11 Eylül 2001 sabahı, El-Kaide terör örgütü tarafından kaçırılan dört yolcu uçağı, ABD’nin kalbine yönlendirildi.
İki uçak New York’taki İkiz Kuleler’e çarptı ve kısa süre içinde binalar çöktü.
Üçüncü uçak Washington’daki Pentagon’a çarptı.
Dördüncü uçak ise yolcuların müdahalesi sonucu Pennsylvania’da düştü.
Saldırılarda, uçakları kaçıran 19 terörist dışında 2 bin 977 kişi yaşamını yitirdi.

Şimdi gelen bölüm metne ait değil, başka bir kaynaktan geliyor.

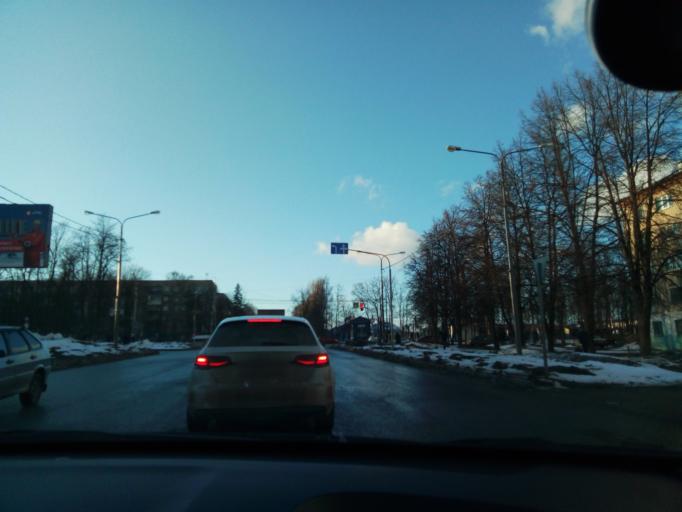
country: RU
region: Chuvashia
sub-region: Cheboksarskiy Rayon
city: Cheboksary
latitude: 56.1402
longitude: 47.1990
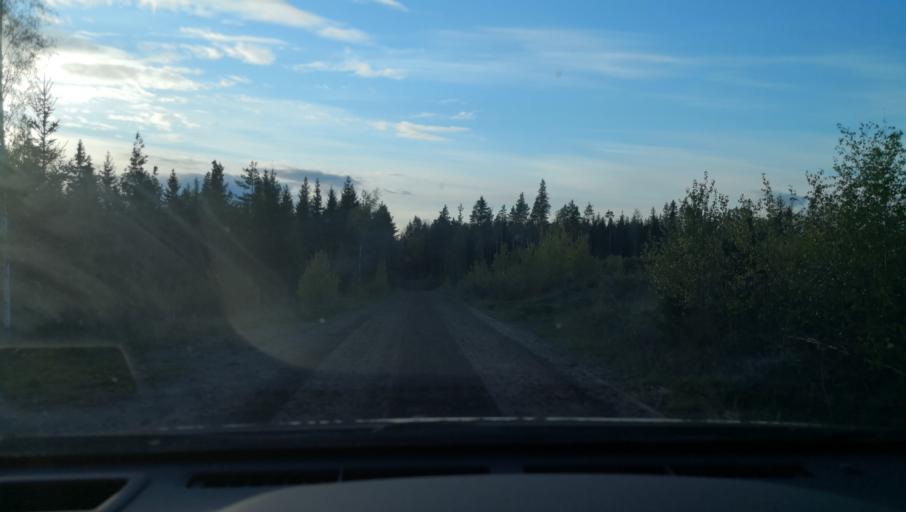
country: SE
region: OErebro
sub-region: Askersunds Kommun
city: Asbro
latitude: 58.8835
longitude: 15.1291
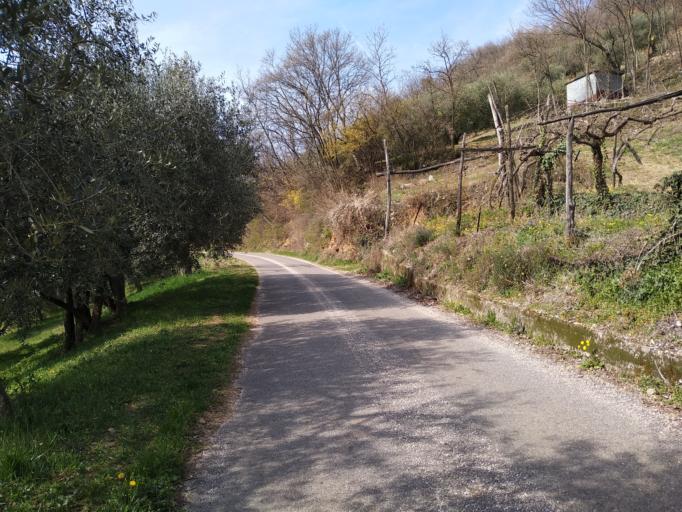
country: IT
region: Veneto
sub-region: Provincia di Vicenza
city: Barbarano Vicentino
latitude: 45.4140
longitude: 11.5389
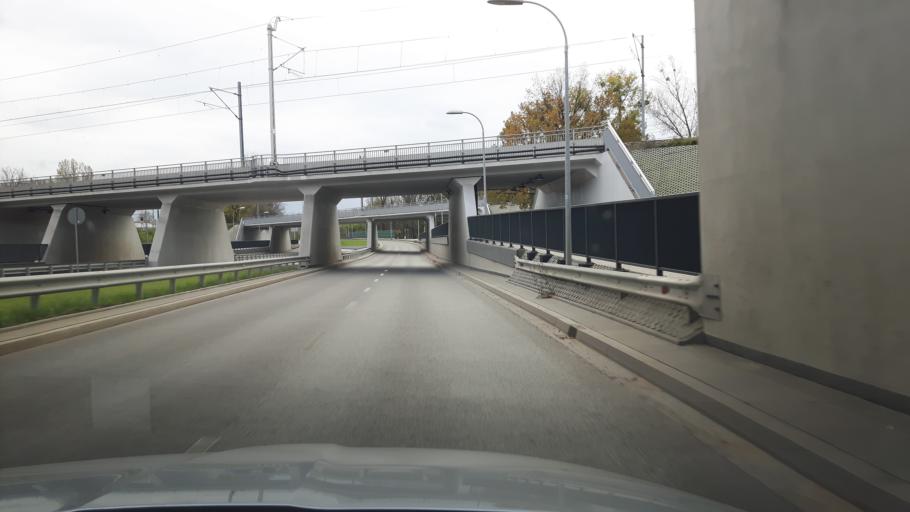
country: PL
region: Masovian Voivodeship
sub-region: Warszawa
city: Praga Poludnie
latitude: 52.2612
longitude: 21.0643
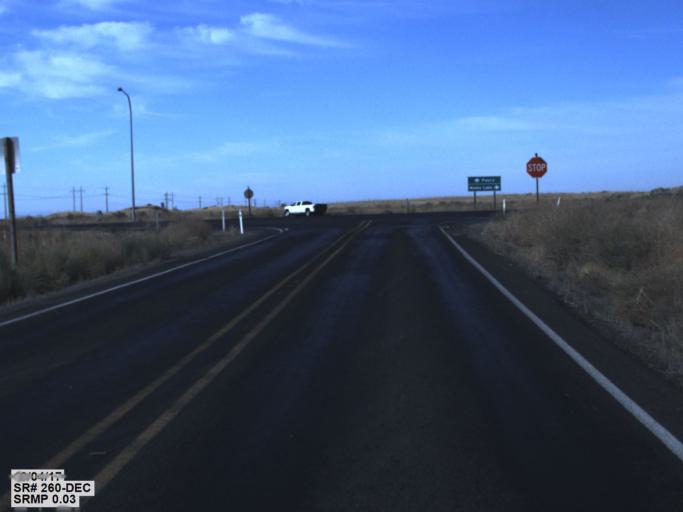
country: US
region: Washington
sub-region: Franklin County
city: Connell
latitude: 46.6650
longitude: -119.0056
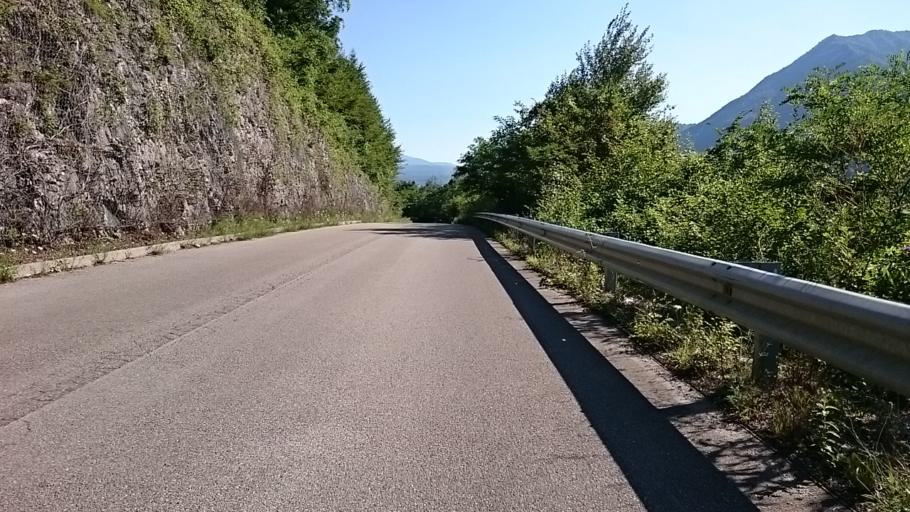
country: IT
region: Veneto
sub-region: Provincia di Belluno
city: Soverzene
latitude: 46.2286
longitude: 12.3019
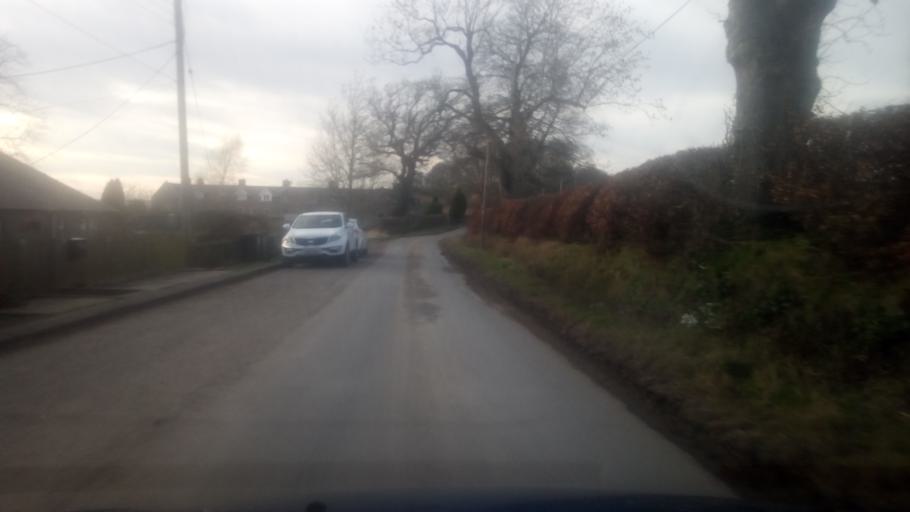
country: GB
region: Scotland
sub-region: The Scottish Borders
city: Jedburgh
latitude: 55.4091
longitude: -2.6080
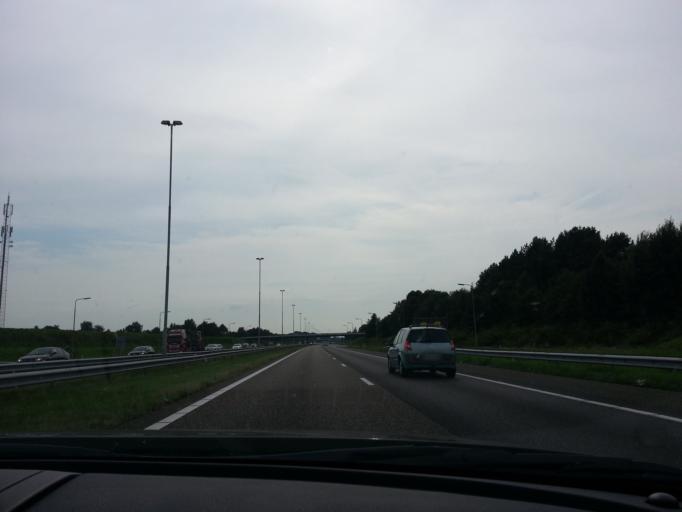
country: NL
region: North Brabant
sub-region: Gemeente Breda
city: Breda
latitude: 51.5361
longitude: 4.7953
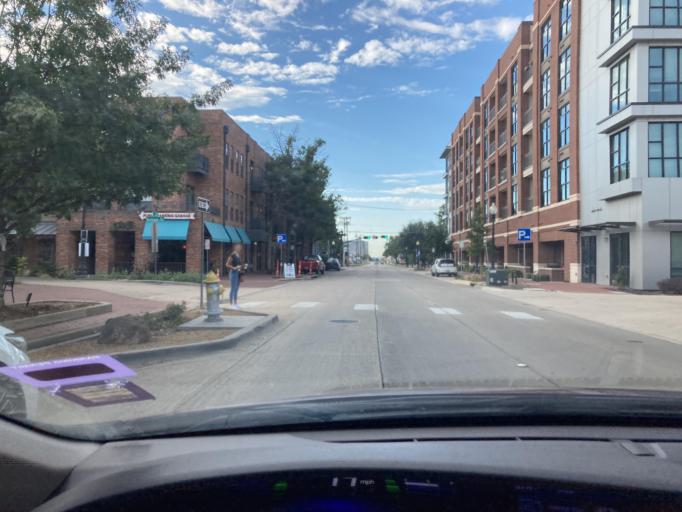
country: US
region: Texas
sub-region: Collin County
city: Plano
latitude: 33.0194
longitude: -96.6992
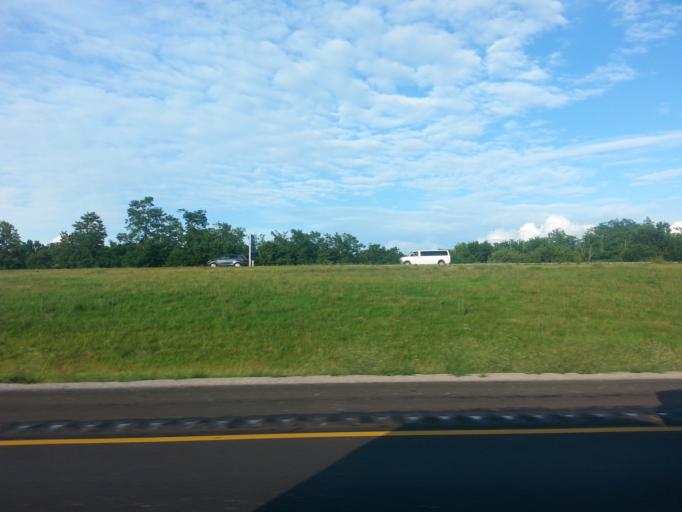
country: US
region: Kentucky
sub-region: Madison County
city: Richmond
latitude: 37.7131
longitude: -84.3207
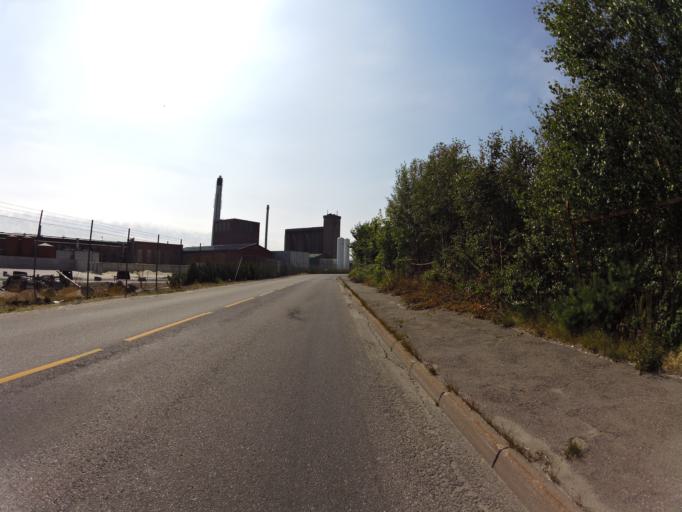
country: NO
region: Ostfold
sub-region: Sarpsborg
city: Sarpsborg
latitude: 59.2646
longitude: 11.0385
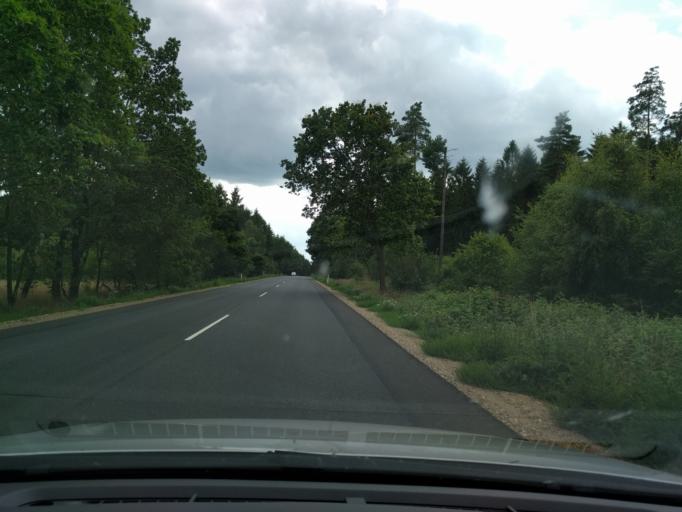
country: DK
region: Central Jutland
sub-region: Silkeborg Kommune
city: Svejbaek
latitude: 56.2033
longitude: 9.7223
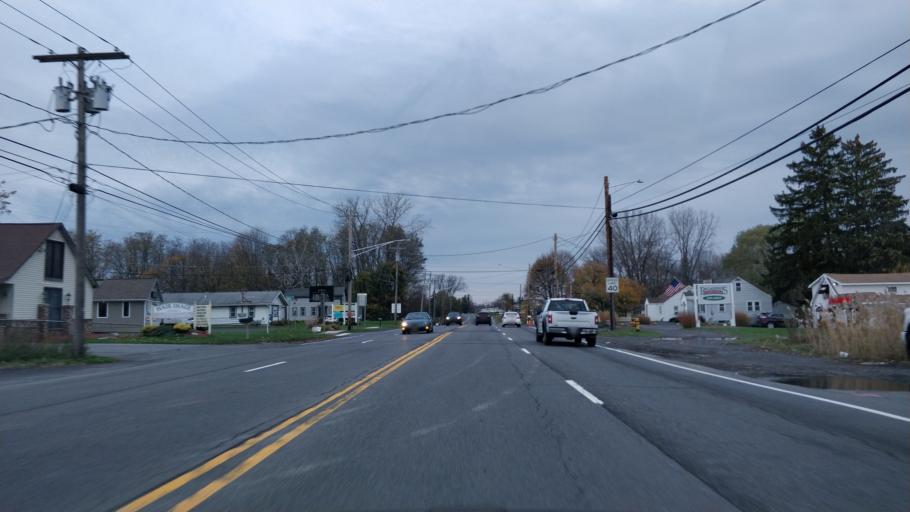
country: US
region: New York
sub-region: Onondaga County
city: North Syracuse
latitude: 43.1650
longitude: -76.1190
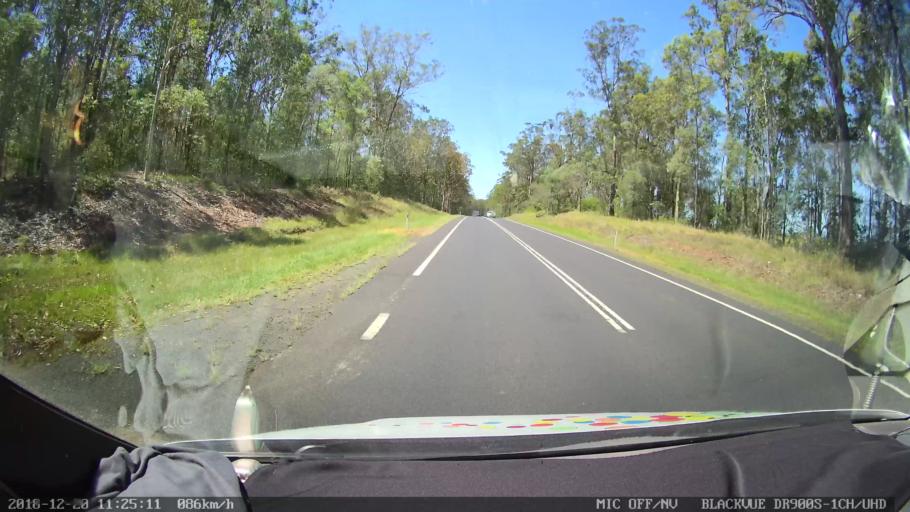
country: AU
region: New South Wales
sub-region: Richmond Valley
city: Casino
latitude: -29.0842
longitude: 153.0006
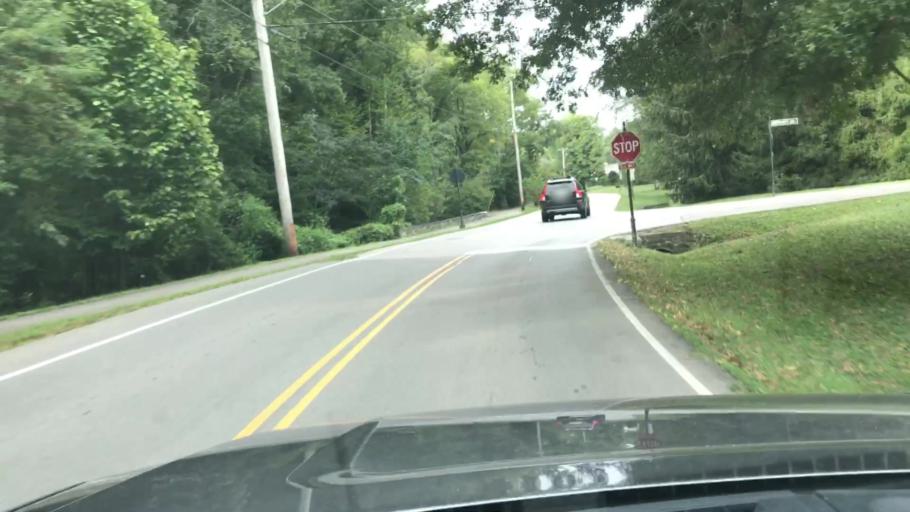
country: US
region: Tennessee
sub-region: Davidson County
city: Forest Hills
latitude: 36.0639
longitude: -86.8260
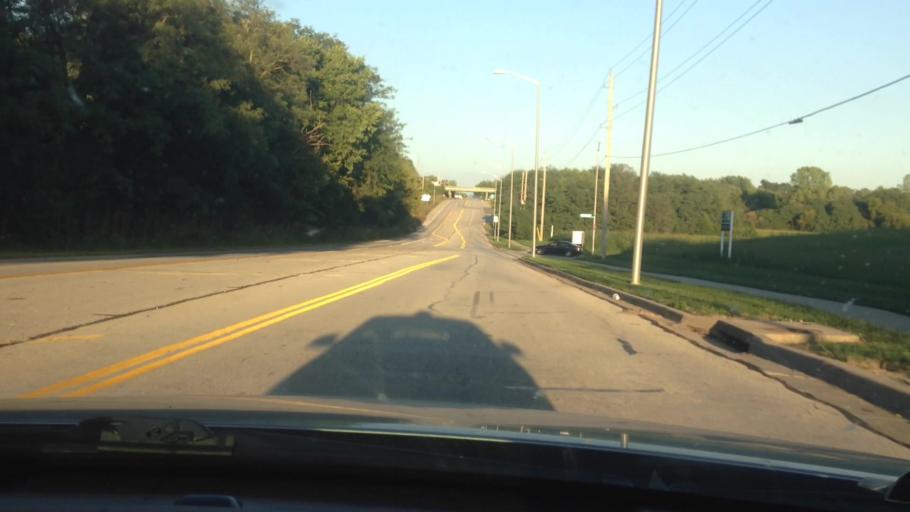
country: US
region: Missouri
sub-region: Clay County
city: Smithville
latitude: 39.3038
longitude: -94.5911
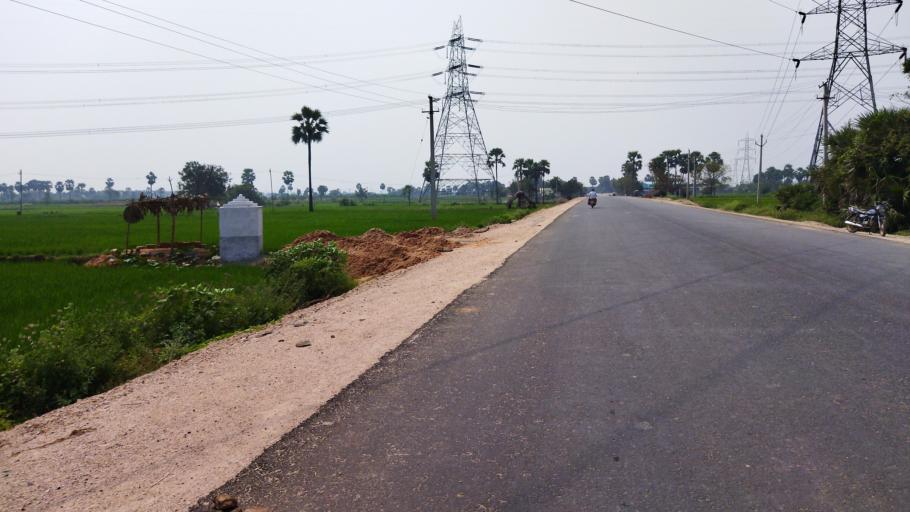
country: IN
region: Telangana
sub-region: Nalgonda
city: Nalgonda
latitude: 17.1305
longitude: 79.3746
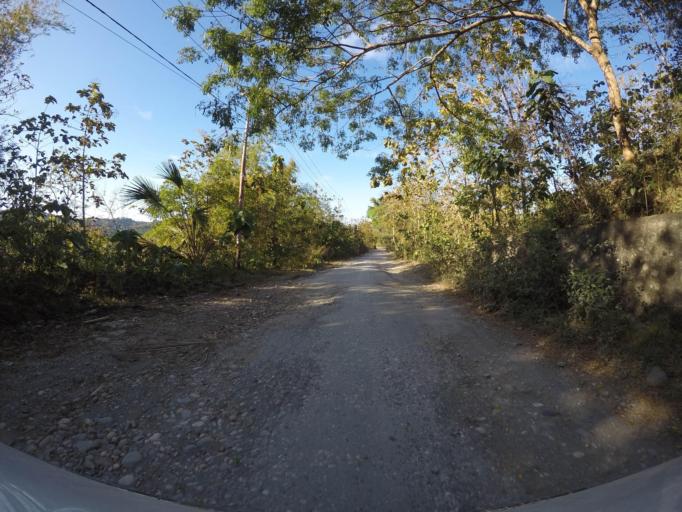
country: TL
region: Viqueque
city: Viqueque
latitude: -8.8754
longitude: 126.3245
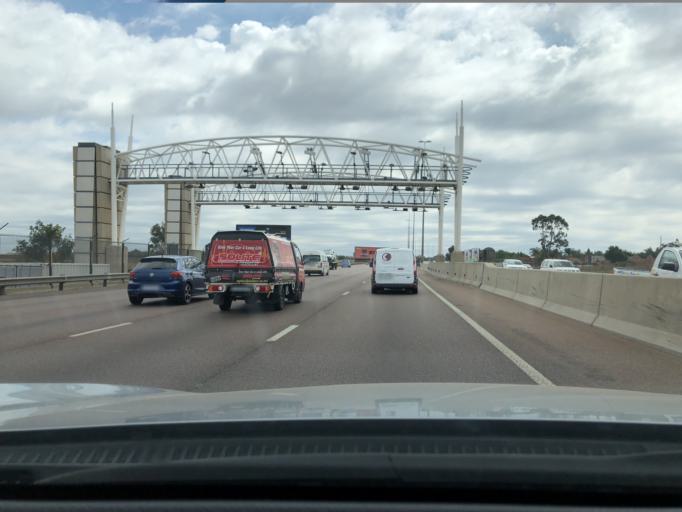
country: ZA
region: Gauteng
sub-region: City of Tshwane Metropolitan Municipality
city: Centurion
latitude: -25.8487
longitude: 28.2286
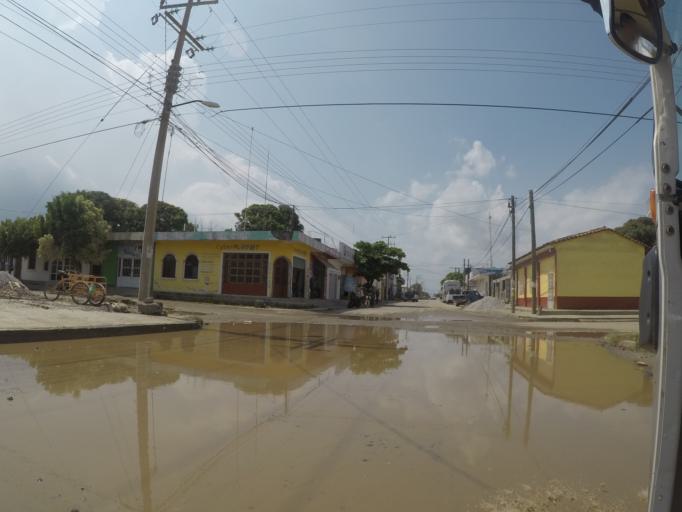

Küresel Güvenlikte Yeni Dönem
11 Eylül sonrası ABD, “terörle mücadele” politikası çerçevesinde Afganistan ve Irak başta olmak üzere geniş çaplı askeri operasyonlar başlattı. Bu süreçte:
Yaklaşık 5 trilyon dolar harcandı,
En az 37 milyon insan yerinden edildi,
Küresel ölçekte güvenlikçi politikalar yaygınlaştı.
ABD içinde de özgürlük ve mahremiyet alanlarında kısıtlamalar yaşandı. Patriot Act gibi düzenlemeler, bireylerin temel haklarını sınırlandırdı.
Bugüne Yansıyan Etkiler
Hâlâ süren davalar: Mağdurlar ve yakınları, sorumlulara ve devlet politikalarına dair hukuk mücadelesi yürütüyor.
Dış politika gölgesi: ABD’nin Ortadoğu’daki askeri varlığı, 11 Eylül sonrası şekillenen stratejilerin mirası olarak devam ediyor.
Toplumsal hafıza: Her yıl düzenlenen anma törenleri, yalnızca kayıpları değil, aynı zamanda barış ve güvenlik arayışını da gündeme taşıyor.
Dünya tarihinin kırılma noktalarından biri olan 11 Eylül saldırıları, üzerinden çeyrek asır geçmeye yaklaşsa da hâlâ hem ABD’nin iç siyasetinde hem de uluslararası ilişkilerde derin izler bırakmaya devam ediyor.